◆ **Saved entries**:
┏━━
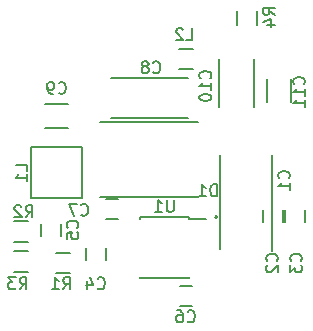
<source format=gbr>
G04 #@! TF.FileFunction,Legend,Bot*
%FSLAX46Y46*%
G04 Gerber Fmt 4.6, Leading zero omitted, Abs format (unit mm)*
G04 Created by KiCad (PCBNEW 4.0.2-stable) date 07/11/2016 13:31:13*
%MOMM*%
G01*
G04 APERTURE LIST*
%ADD10C,0.150000*%
%ADD11C,0.250000*%
G04 APERTURE END LIST*
D10*
D11*
X136652000Y-91543143D02*
X136604381Y-91590762D01*
X136652000Y-91638381D01*
X136699619Y-91590762D01*
X136652000Y-91543143D01*
X136652000Y-91638381D01*
D10*
X123098000Y-96379000D02*
X124298000Y-96379000D01*
X124298000Y-94629000D02*
X123098000Y-94629000D01*
X136992000Y-94370000D02*
X136992000Y-86370000D01*
X141392000Y-86370000D02*
X141392000Y-94470000D01*
X142328000Y-91067000D02*
X142328000Y-92067000D01*
X140628000Y-92067000D02*
X140628000Y-91067000D01*
X144233000Y-91067000D02*
X144233000Y-92067000D01*
X142533000Y-92067000D02*
X142533000Y-91067000D01*
X127342000Y-94242000D02*
X127342000Y-95242000D01*
X125642000Y-95242000D02*
X125642000Y-94242000D01*
X123532000Y-92210000D02*
X123532000Y-93210000D01*
X121832000Y-93210000D02*
X121832000Y-92210000D01*
X133612000Y-97448000D02*
X134612000Y-97448000D01*
X134612000Y-99148000D02*
X133612000Y-99148000D01*
X128389000Y-91782000D02*
X127389000Y-91782000D01*
X127389000Y-90082000D02*
X128389000Y-90082000D01*
X134318000Y-79834000D02*
X127818000Y-79834000D01*
X134318000Y-83234000D02*
X127818000Y-83234000D01*
X122190000Y-82033000D02*
X124190000Y-82033000D01*
X124190000Y-84083000D02*
X122190000Y-84083000D01*
X139930000Y-82318000D02*
X139930000Y-78218000D01*
X136930000Y-82318000D02*
X136930000Y-78218000D01*
X140961000Y-81899000D02*
X140961000Y-79899000D01*
X143011000Y-79899000D02*
X143011000Y-81899000D01*
X135199000Y-83541000D02*
X126899000Y-83541000D01*
X126899000Y-89941000D02*
X135199000Y-89941000D01*
X125340000Y-90034000D02*
X121040000Y-90034000D01*
X125340000Y-85734000D02*
X121040000Y-85734000D01*
X121040000Y-85734000D02*
X121040000Y-90034000D01*
X125340000Y-85734000D02*
X125340000Y-90034000D01*
X134712000Y-77357000D02*
X133512000Y-77357000D01*
X133512000Y-79107000D02*
X134712000Y-79107000D01*
X120742000Y-91962000D02*
X119542000Y-91962000D01*
X119542000Y-93712000D02*
X120742000Y-93712000D01*
X119542000Y-96252000D02*
X120742000Y-96252000D01*
X120742000Y-94502000D02*
X119542000Y-94502000D01*
X138444000Y-74203000D02*
X138444000Y-75403000D01*
X140194000Y-75403000D02*
X140194000Y-74203000D01*
X134409000Y-91659000D02*
X134409000Y-91804000D01*
X130259000Y-91659000D02*
X130259000Y-91804000D01*
X130259000Y-96809000D02*
X130259000Y-96664000D01*
X134409000Y-96809000D02*
X134409000Y-96664000D01*
X134409000Y-91659000D02*
X130259000Y-91659000D01*
X134409000Y-96809000D02*
X130259000Y-96809000D01*
X134409000Y-91804000D02*
X135809000Y-91804000D01*
X123737666Y-97734381D02*
X124071000Y-97258190D01*
X124309095Y-97734381D02*
X124309095Y-96734381D01*
X123928142Y-96734381D01*
X123832904Y-96782000D01*
X123785285Y-96829619D01*
X123737666Y-96924857D01*
X123737666Y-97067714D01*
X123785285Y-97162952D01*
X123832904Y-97210571D01*
X123928142Y-97258190D01*
X124309095Y-97258190D01*
X122785285Y-97734381D02*
X123356714Y-97734381D01*
X123071000Y-97734381D02*
X123071000Y-96734381D01*
X123166238Y-96877238D01*
X123261476Y-96972476D01*
X123356714Y-97020095D01*
X142851143Y-88352334D02*
X142898762Y-88304715D01*
X142946381Y-88161858D01*
X142946381Y-88066620D01*
X142898762Y-87923762D01*
X142803524Y-87828524D01*
X142708286Y-87780905D01*
X142517810Y-87733286D01*
X142374952Y-87733286D01*
X142184476Y-87780905D01*
X142089238Y-87828524D01*
X141994000Y-87923762D01*
X141946381Y-88066620D01*
X141946381Y-88161858D01*
X141994000Y-88304715D01*
X142041619Y-88352334D01*
X142946381Y-89304715D02*
X142946381Y-88733286D01*
X142946381Y-89019000D02*
X141946381Y-89019000D01*
X142089238Y-88923762D01*
X142184476Y-88828524D01*
X142232095Y-88733286D01*
X141835143Y-95337334D02*
X141882762Y-95289715D01*
X141930381Y-95146858D01*
X141930381Y-95051620D01*
X141882762Y-94908762D01*
X141787524Y-94813524D01*
X141692286Y-94765905D01*
X141501810Y-94718286D01*
X141358952Y-94718286D01*
X141168476Y-94765905D01*
X141073238Y-94813524D01*
X140978000Y-94908762D01*
X140930381Y-95051620D01*
X140930381Y-95146858D01*
X140978000Y-95289715D01*
X141025619Y-95337334D01*
X141025619Y-95718286D02*
X140978000Y-95765905D01*
X140930381Y-95861143D01*
X140930381Y-96099239D01*
X140978000Y-96194477D01*
X141025619Y-96242096D01*
X141120857Y-96289715D01*
X141216095Y-96289715D01*
X141358952Y-96242096D01*
X141930381Y-95670667D01*
X141930381Y-96289715D01*
X143867143Y-95337334D02*
X143914762Y-95289715D01*
X143962381Y-95146858D01*
X143962381Y-95051620D01*
X143914762Y-94908762D01*
X143819524Y-94813524D01*
X143724286Y-94765905D01*
X143533810Y-94718286D01*
X143390952Y-94718286D01*
X143200476Y-94765905D01*
X143105238Y-94813524D01*
X143010000Y-94908762D01*
X142962381Y-95051620D01*
X142962381Y-95146858D01*
X143010000Y-95289715D01*
X143057619Y-95337334D01*
X142962381Y-95670667D02*
X142962381Y-96289715D01*
X143343333Y-95956381D01*
X143343333Y-96099239D01*
X143390952Y-96194477D01*
X143438571Y-96242096D01*
X143533810Y-96289715D01*
X143771905Y-96289715D01*
X143867143Y-96242096D01*
X143914762Y-96194477D01*
X143962381Y-96099239D01*
X143962381Y-95813524D01*
X143914762Y-95718286D01*
X143867143Y-95670667D01*
X126658666Y-97639143D02*
X126706285Y-97686762D01*
X126849142Y-97734381D01*
X126944380Y-97734381D01*
X127087238Y-97686762D01*
X127182476Y-97591524D01*
X127230095Y-97496286D01*
X127277714Y-97305810D01*
X127277714Y-97162952D01*
X127230095Y-96972476D01*
X127182476Y-96877238D01*
X127087238Y-96782000D01*
X126944380Y-96734381D01*
X126849142Y-96734381D01*
X126706285Y-96782000D01*
X126658666Y-96829619D01*
X125801523Y-97067714D02*
X125801523Y-97734381D01*
X126039619Y-96686762D02*
X126277714Y-97401048D01*
X125658666Y-97401048D01*
X124944143Y-92543334D02*
X124991762Y-92495715D01*
X125039381Y-92352858D01*
X125039381Y-92257620D01*
X124991762Y-92114762D01*
X124896524Y-92019524D01*
X124801286Y-91971905D01*
X124610810Y-91924286D01*
X124467952Y-91924286D01*
X124277476Y-91971905D01*
X124182238Y-92019524D01*
X124087000Y-92114762D01*
X124039381Y-92257620D01*
X124039381Y-92352858D01*
X124087000Y-92495715D01*
X124134619Y-92543334D01*
X124039381Y-93448096D02*
X124039381Y-92971905D01*
X124515571Y-92924286D01*
X124467952Y-92971905D01*
X124420333Y-93067143D01*
X124420333Y-93305239D01*
X124467952Y-93400477D01*
X124515571Y-93448096D01*
X124610810Y-93495715D01*
X124848905Y-93495715D01*
X124944143Y-93448096D01*
X124991762Y-93400477D01*
X125039381Y-93305239D01*
X125039381Y-93067143D01*
X124991762Y-92971905D01*
X124944143Y-92924286D01*
X134278666Y-100433143D02*
X134326285Y-100480762D01*
X134469142Y-100528381D01*
X134564380Y-100528381D01*
X134707238Y-100480762D01*
X134802476Y-100385524D01*
X134850095Y-100290286D01*
X134897714Y-100099810D01*
X134897714Y-99956952D01*
X134850095Y-99766476D01*
X134802476Y-99671238D01*
X134707238Y-99576000D01*
X134564380Y-99528381D01*
X134469142Y-99528381D01*
X134326285Y-99576000D01*
X134278666Y-99623619D01*
X133421523Y-99528381D02*
X133612000Y-99528381D01*
X133707238Y-99576000D01*
X133754857Y-99623619D01*
X133850095Y-99766476D01*
X133897714Y-99956952D01*
X133897714Y-100337905D01*
X133850095Y-100433143D01*
X133802476Y-100480762D01*
X133707238Y-100528381D01*
X133516761Y-100528381D01*
X133421523Y-100480762D01*
X133373904Y-100433143D01*
X133326285Y-100337905D01*
X133326285Y-100099810D01*
X133373904Y-100004571D01*
X133421523Y-99956952D01*
X133516761Y-99909333D01*
X133707238Y-99909333D01*
X133802476Y-99956952D01*
X133850095Y-100004571D01*
X133897714Y-100099810D01*
X125261666Y-91416143D02*
X125309285Y-91463762D01*
X125452142Y-91511381D01*
X125547380Y-91511381D01*
X125690238Y-91463762D01*
X125785476Y-91368524D01*
X125833095Y-91273286D01*
X125880714Y-91082810D01*
X125880714Y-90939952D01*
X125833095Y-90749476D01*
X125785476Y-90654238D01*
X125690238Y-90559000D01*
X125547380Y-90511381D01*
X125452142Y-90511381D01*
X125309285Y-90559000D01*
X125261666Y-90606619D01*
X124928333Y-90511381D02*
X124261666Y-90511381D01*
X124690238Y-91511381D01*
X131357666Y-79351143D02*
X131405285Y-79398762D01*
X131548142Y-79446381D01*
X131643380Y-79446381D01*
X131786238Y-79398762D01*
X131881476Y-79303524D01*
X131929095Y-79208286D01*
X131976714Y-79017810D01*
X131976714Y-78874952D01*
X131929095Y-78684476D01*
X131881476Y-78589238D01*
X131786238Y-78494000D01*
X131643380Y-78446381D01*
X131548142Y-78446381D01*
X131405285Y-78494000D01*
X131357666Y-78541619D01*
X130786238Y-78874952D02*
X130881476Y-78827333D01*
X130929095Y-78779714D01*
X130976714Y-78684476D01*
X130976714Y-78636857D01*
X130929095Y-78541619D01*
X130881476Y-78494000D01*
X130786238Y-78446381D01*
X130595761Y-78446381D01*
X130500523Y-78494000D01*
X130452904Y-78541619D01*
X130405285Y-78636857D01*
X130405285Y-78684476D01*
X130452904Y-78779714D01*
X130500523Y-78827333D01*
X130595761Y-78874952D01*
X130786238Y-78874952D01*
X130881476Y-78922571D01*
X130929095Y-78970190D01*
X130976714Y-79065429D01*
X130976714Y-79255905D01*
X130929095Y-79351143D01*
X130881476Y-79398762D01*
X130786238Y-79446381D01*
X130595761Y-79446381D01*
X130500523Y-79398762D01*
X130452904Y-79351143D01*
X130405285Y-79255905D01*
X130405285Y-79065429D01*
X130452904Y-78970190D01*
X130500523Y-78922571D01*
X130595761Y-78874952D01*
X123356666Y-81115143D02*
X123404285Y-81162762D01*
X123547142Y-81210381D01*
X123642380Y-81210381D01*
X123785238Y-81162762D01*
X123880476Y-81067524D01*
X123928095Y-80972286D01*
X123975714Y-80781810D01*
X123975714Y-80638952D01*
X123928095Y-80448476D01*
X123880476Y-80353238D01*
X123785238Y-80258000D01*
X123642380Y-80210381D01*
X123547142Y-80210381D01*
X123404285Y-80258000D01*
X123356666Y-80305619D01*
X122880476Y-81210381D02*
X122690000Y-81210381D01*
X122594761Y-81162762D01*
X122547142Y-81115143D01*
X122451904Y-80972286D01*
X122404285Y-80781810D01*
X122404285Y-80400857D01*
X122451904Y-80305619D01*
X122499523Y-80258000D01*
X122594761Y-80210381D01*
X122785238Y-80210381D01*
X122880476Y-80258000D01*
X122928095Y-80305619D01*
X122975714Y-80400857D01*
X122975714Y-80638952D01*
X122928095Y-80734190D01*
X122880476Y-80781810D01*
X122785238Y-80829429D01*
X122594761Y-80829429D01*
X122499523Y-80781810D01*
X122451904Y-80734190D01*
X122404285Y-80638952D01*
X136187143Y-79875143D02*
X136234762Y-79827524D01*
X136282381Y-79684667D01*
X136282381Y-79589429D01*
X136234762Y-79446571D01*
X136139524Y-79351333D01*
X136044286Y-79303714D01*
X135853810Y-79256095D01*
X135710952Y-79256095D01*
X135520476Y-79303714D01*
X135425238Y-79351333D01*
X135330000Y-79446571D01*
X135282381Y-79589429D01*
X135282381Y-79684667D01*
X135330000Y-79827524D01*
X135377619Y-79875143D01*
X136282381Y-80827524D02*
X136282381Y-80256095D01*
X136282381Y-80541809D02*
X135282381Y-80541809D01*
X135425238Y-80446571D01*
X135520476Y-80351333D01*
X135568095Y-80256095D01*
X135282381Y-81446571D02*
X135282381Y-81541810D01*
X135330000Y-81637048D01*
X135377619Y-81684667D01*
X135472857Y-81732286D01*
X135663333Y-81779905D01*
X135901429Y-81779905D01*
X136091905Y-81732286D01*
X136187143Y-81684667D01*
X136234762Y-81637048D01*
X136282381Y-81541810D01*
X136282381Y-81446571D01*
X136234762Y-81351333D01*
X136187143Y-81303714D01*
X136091905Y-81256095D01*
X135901429Y-81208476D01*
X135663333Y-81208476D01*
X135472857Y-81256095D01*
X135377619Y-81303714D01*
X135330000Y-81351333D01*
X135282381Y-81446571D01*
X144121143Y-80383143D02*
X144168762Y-80335524D01*
X144216381Y-80192667D01*
X144216381Y-80097429D01*
X144168762Y-79954571D01*
X144073524Y-79859333D01*
X143978286Y-79811714D01*
X143787810Y-79764095D01*
X143644952Y-79764095D01*
X143454476Y-79811714D01*
X143359238Y-79859333D01*
X143264000Y-79954571D01*
X143216381Y-80097429D01*
X143216381Y-80192667D01*
X143264000Y-80335524D01*
X143311619Y-80383143D01*
X144216381Y-81335524D02*
X144216381Y-80764095D01*
X144216381Y-81049809D02*
X143216381Y-81049809D01*
X143359238Y-80954571D01*
X143454476Y-80859333D01*
X143502095Y-80764095D01*
X144216381Y-82287905D02*
X144216381Y-81716476D01*
X144216381Y-82002190D02*
X143216381Y-82002190D01*
X143359238Y-81906952D01*
X143454476Y-81811714D01*
X143502095Y-81716476D01*
X136755095Y-89860381D02*
X136755095Y-88860381D01*
X136517000Y-88860381D01*
X136374142Y-88908000D01*
X136278904Y-89003238D01*
X136231285Y-89098476D01*
X136183666Y-89288952D01*
X136183666Y-89431810D01*
X136231285Y-89622286D01*
X136278904Y-89717524D01*
X136374142Y-89812762D01*
X136517000Y-89860381D01*
X136755095Y-89860381D01*
X135231285Y-89860381D02*
X135802714Y-89860381D01*
X135517000Y-89860381D02*
X135517000Y-88860381D01*
X135612238Y-89003238D01*
X135707476Y-89098476D01*
X135802714Y-89146095D01*
X120721381Y-87717334D02*
X120721381Y-87241143D01*
X119721381Y-87241143D01*
X120721381Y-88574477D02*
X120721381Y-88003048D01*
X120721381Y-88288762D02*
X119721381Y-88288762D01*
X119864238Y-88193524D01*
X119959476Y-88098286D01*
X120007095Y-88003048D01*
X134151666Y-76652381D02*
X134627857Y-76652381D01*
X134627857Y-75652381D01*
X133865952Y-75747619D02*
X133818333Y-75700000D01*
X133723095Y-75652381D01*
X133484999Y-75652381D01*
X133389761Y-75700000D01*
X133342142Y-75747619D01*
X133294523Y-75842857D01*
X133294523Y-75938095D01*
X133342142Y-76080952D01*
X133913571Y-76652381D01*
X133294523Y-76652381D01*
X120562666Y-91638381D02*
X120896000Y-91162190D01*
X121134095Y-91638381D02*
X121134095Y-90638381D01*
X120753142Y-90638381D01*
X120657904Y-90686000D01*
X120610285Y-90733619D01*
X120562666Y-90828857D01*
X120562666Y-90971714D01*
X120610285Y-91066952D01*
X120657904Y-91114571D01*
X120753142Y-91162190D01*
X121134095Y-91162190D01*
X120181714Y-90733619D02*
X120134095Y-90686000D01*
X120038857Y-90638381D01*
X119800761Y-90638381D01*
X119705523Y-90686000D01*
X119657904Y-90733619D01*
X119610285Y-90828857D01*
X119610285Y-90924095D01*
X119657904Y-91066952D01*
X120229333Y-91638381D01*
X119610285Y-91638381D01*
X120054666Y-97734381D02*
X120388000Y-97258190D01*
X120626095Y-97734381D02*
X120626095Y-96734381D01*
X120245142Y-96734381D01*
X120149904Y-96782000D01*
X120102285Y-96829619D01*
X120054666Y-96924857D01*
X120054666Y-97067714D01*
X120102285Y-97162952D01*
X120149904Y-97210571D01*
X120245142Y-97258190D01*
X120626095Y-97258190D01*
X119721333Y-96734381D02*
X119102285Y-96734381D01*
X119435619Y-97115333D01*
X119292761Y-97115333D01*
X119197523Y-97162952D01*
X119149904Y-97210571D01*
X119102285Y-97305810D01*
X119102285Y-97543905D01*
X119149904Y-97639143D01*
X119197523Y-97686762D01*
X119292761Y-97734381D01*
X119578476Y-97734381D01*
X119673714Y-97686762D01*
X119721333Y-97639143D01*
X141676381Y-74509334D02*
X141200190Y-74176000D01*
X141676381Y-73937905D02*
X140676381Y-73937905D01*
X140676381Y-74318858D01*
X140724000Y-74414096D01*
X140771619Y-74461715D01*
X140866857Y-74509334D01*
X141009714Y-74509334D01*
X141104952Y-74461715D01*
X141152571Y-74414096D01*
X141200190Y-74318858D01*
X141200190Y-73937905D01*
X141009714Y-75366477D02*
X141676381Y-75366477D01*
X140628762Y-75128381D02*
X141343048Y-74890286D01*
X141343048Y-75509334D01*
X133095905Y-90186381D02*
X133095905Y-90995905D01*
X133048286Y-91091143D01*
X133000667Y-91138762D01*
X132905429Y-91186381D01*
X132714952Y-91186381D01*
X132619714Y-91138762D01*
X132572095Y-91091143D01*
X132524476Y-90995905D01*
X132524476Y-90186381D01*
X131524476Y-91186381D02*
X132095905Y-91186381D01*
X131810191Y-91186381D02*
X131810191Y-90186381D01*
X131905429Y-90329238D01*
X132000667Y-90424476D01*
X132095905Y-90472095D01*
M02*

</source>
┗━━
◆ **Work instruction**: Determine how many lines of the data contain the word "LIST", and reply with that number only.

◆ **Task result**: 2